Before 1952, Woonsocket was divided into five city council wards. After the 1952 Charter Commission finished its work, Woonsocket moved to the system it roughly has today, with seven at-large city council seats and an elected mayor. Instead of at-large seats, most cities use a district election model that ensures people from different neighborhoods will be chosen to represent the city evenly. How did Woonsocket get to this model, and 70 years later, what have been the effects of this change?
As Woonsocket entered the 1950s, it was a city in decline: The manufacturing base abandoned the mills and moved south to take advantage of workers in states and countries with more lax laws regarding worker safety and compensation. Woonsocket became convinced that their way of organizing city government was holding the city back. So, as Providence had done in the 1940s, Woonsocket formed a Charter Commission to modernize and streamline the government. This modernization would ultimately be accomplished by establishing a unicameral legislature of seven non-partisan, at-large city legislators and a “strong mayor” executive branch.
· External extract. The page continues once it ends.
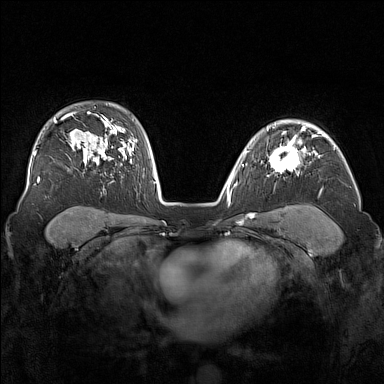
Breast MRI (dynamic contrast-enhanced), one axial slice; position 114 of 160 along the scan axis; dynamic contrast-enhanced series, time point 2 of 7 at this slice position (early post-contrast); 1.5 T; TE 1.8 ms, TR 5 ms; 384 × 384 image matrix. Female patient.
Outlined on this slice (semi-automatically segmented with operator editing):
- enhancing-tissue mask used for the functional tumour volume (all voxels passing the contrast-enhancement thresholds inside the analysis volume; usually the tumour): box from (x=269, y=136) to (x=305, y=175) px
The establishment of a unicameral at-large city council was accomplished by doing away with the ward system. At present, all city council members are at-large, meaning that in any election, the top seven vote-getters become the city council. The candidates are also technically non-partisan in that they don’t have an official party affiliation.
As detailed in the Woonsocket Call on May 10, 1952, the chairs of the three political parties in Woonsocket presented their views on how to reconfigure Woonsocket’s government, with an eye towards redistricting the city. Surprisingly there was a broad agreement among the three party heads as to what was needed. Democrat John F. Doris, Republican Emile A Pepin, and Independent Kevin K. Coleman, as leaders of their respective parties in Woonsocket, expressed to the Charter Commission a series of good governance ideas.
These ideas included a “strong mayor” system of government (not a city manager) plus higher salaries for both the mayor, which should be a full-time position, and for city council members, as a means of attracting higher-caliber candidates, and several others.
Arguments against at-large elections, at least as they pertain to the school committee, were made by Thaddeus Piekos, financial secretary of the Woonsocket Teachers Guild, the teacher’s union. Piekos said that “at-large elections could result in the selection of five members from the same district with other school areas being overlooked as a result.” (Woonsocket Call, June 7, 1952)
Sadly, the predictions of Piekos have been borne out by time. In the seventy years since the Charter Commission finished its work, political power has concentrated into three areas of the city. People of color and low-income people are not getting elected to office. Instead, wealth, power and whiteness dictate representation in Woonsocket.
The notes kept by the 1952 Charter Commission seem to have been lost to time. A records request made to Woonsocket City Hall yielded no results. The Woonsocket Historical Society has nothing about the 1952 Charter commission, and the Woonsocket Public Library was also unable to provide more than the Woonsocket Call articles and some historical books on the subject. All these organizations were extremely supportive in writing this piece.